Depok — Founder Rumah Moderasi Depok, juga mantan eks kombatan dalam kasus Aceh 2010, Sofyan Tsauri, selenggarakan program literasi edukasi bagi orang tua pelajar se-Jabodetabek guna menangkal paparan penyebaran intoleran, radikalisme di era digital yang semakin gencar.
Acara Seminar Parenting ini merupakan kolaborasi dengan Kementerian/Lembaga dengan tema “Orang Tua Tangguh: Peran Keluarga Dalam Menangkal Radikalisme Anak & Remaja di Era Digital, yang diselenggarakan di Aula Hotel Bumi Wiyata Depok pada Sabtu, 13/12/2025 , menghadirkan 3 Nara sumber yang berkompeten dibidangnya dari Densus Polri, Psikolog UI dan Tokoh Deradikalisasi Softyan Tsauri. Kegiatan ini diikuti oleh sekitar 70 perwakilan orang tua murid SMP /SMA, perwakilan mahasiswi dan keluarga eks Napi terorisme dengan cukup antusias.
Rumah Moderasi Depok pada dasarnya merupakan wadah yang isinya mantan-mantan kombatan dan keluarga eks napi teror yang berkonsern dengan pendampingan dan kegiatan positif dalam program-program Deradikalisasi.
Kepada media Ustadz Sofyan Tsauri menjelaskan bahwa di era digital terus bertransformasi memberikan peran yang positif juga sisi negatif. Sisi positif dengan mendapatkan informasi yang perkembangannya sangat cepat tapi juga memberikan dampak yang mengkhawatirkan.
Beberapa kasus terdahulu, kejahatan teroris lama dapat merekrut melalui 6 tahap yaitu pertemuan, proses indoktrinasi kemudian menjadi Intoleransi dan sebagainya.
“Dulu proses terorisme melalui enam tahap, mulai dari pertemuan hingga indoktrinasi. Hari ini, hampir semua rekrutmen, terutama terhadap anak-anak, tidak lagi melalui tatap muka. Mereka tidak pernah bertemu langsung dengan perekrutnya,” ujar Sofian dalam seminar bertema peran orang tua tangguh dalam menangkal radikalisme anak dan remaja di era digital di Depok.
Hari ini ternyata hampir semua perekrut terutama anak-anak itu meraka hampir tidak pernah bertemu, ini yang kemudian menjadi era digital rekrutmen para kelompok radikal sekarang tidak melalui pertemuan tatap muka. Ini yang kemudian menjadi dampak negatif.

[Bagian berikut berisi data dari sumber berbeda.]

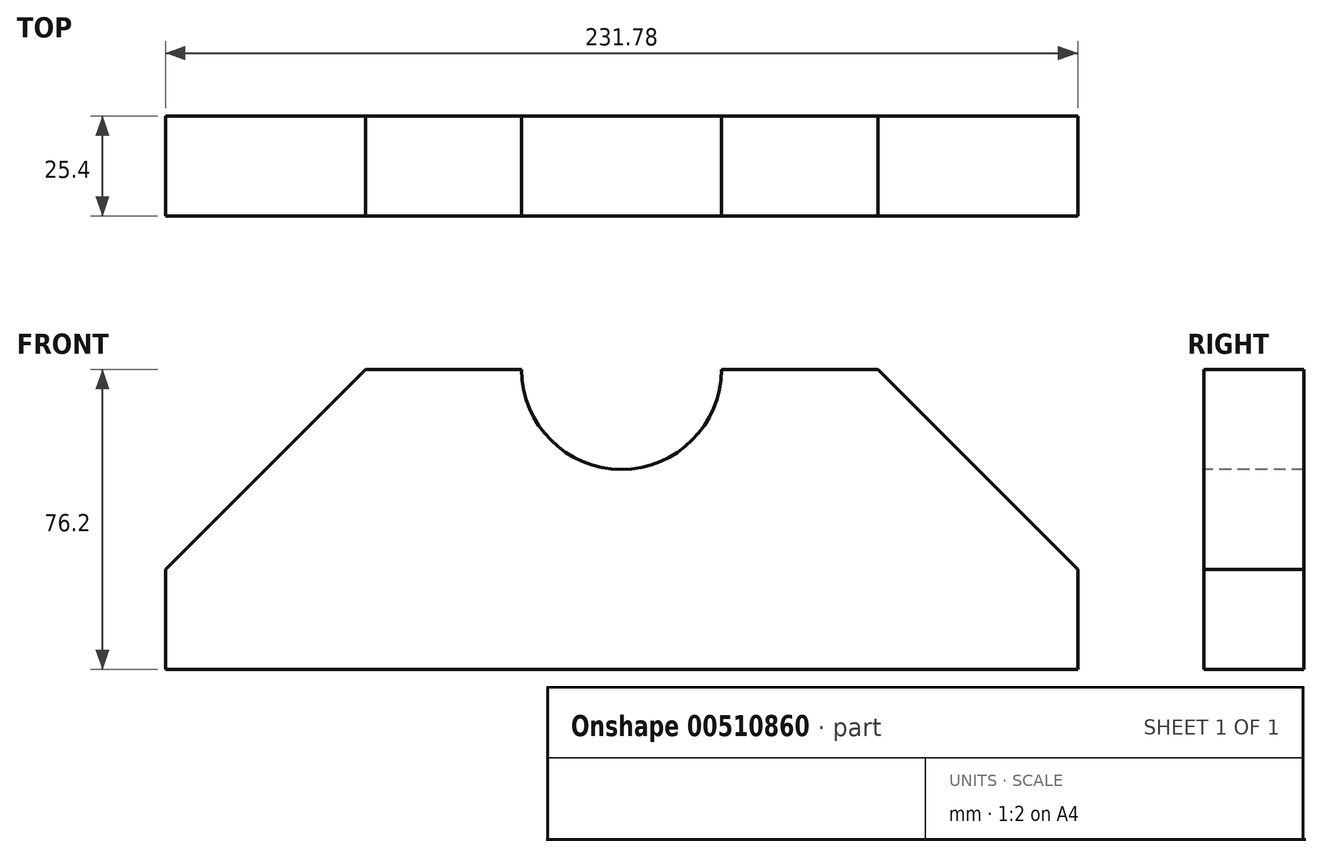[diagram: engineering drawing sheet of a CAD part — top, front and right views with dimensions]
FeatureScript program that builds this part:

Belum lama Mabes Polri telah merilis 110 anak teradikalisasi melalui online. Ternyata ada temuan-temuan yang menarik, diantaranya pada tahapan-tahapan, anak yang berinteraksi langsung dengan gadge bisa terekrut tidak sampai 2 tahun mereka sudah menjadi pelaku destruktif lainnya. Inilah yang harus kita khawatirkan.
Dari acara ini kita inginkan adalah agar membangun kesadaran agar mempunyai kepedulian terhadap anak-anaknya karena hampir 85 persen orang tua tidak tahu apa yang diakses anak, karena memang seperti itu kenyataannya. Maka orang tua dituntut lebih perhatian lagi apa yang diakses , karena akan berpengaruh pada kepribadian yang.
Kita terakhir dari 30 anak yang terbaca algoritmanya bahwa mereka terjebak pada pornografi, pelecehan seksual hingga korban bukying yang mana butuh validitas. Selain itu juga faktor kesepian hingga perceraian juga menjadi penyebabnya.
“Dari temuan kami terhadap 30 anak, algoritma sudah terbaca bahwa mereka terjebak pada pornografi, disorientasi seksual, hingga kelompok-kelompok radikal,” ujarnya.
Selain kepedulian kita juga harus membangun komunikasi seperti menyediakan curhatkiga orang tua bisa mberikan solusi jitu bagi anak. Keluarga yang harmonis dan utuh jug komponen Masyarakat, sekolah dan konseling termasuk lingkungannya penting untuk menangkal radikalisme di era digital.
“Kebutuhan dasar anak adalah perhatian, pengakuan, dan validasi. Kalau hubungan ini terbangun, anak tidak akan mencari pelarian di ruang digital yang berisiko,” ucapnya.
Kita juga meminta kepada Komdigo agar lebih selektif membatasi dan verifikasi situs sehingga bisa tahu apa yang penting untuk anak.
“Literasi digital harus diperkuat. Pemerintah bersama para pemangku kepentingan, termasuk Kominfo dan BNPT, perlu terus hadir di ruang digital dan ruang publik untuk mengedukasi masyarakat,” tutup Sofian.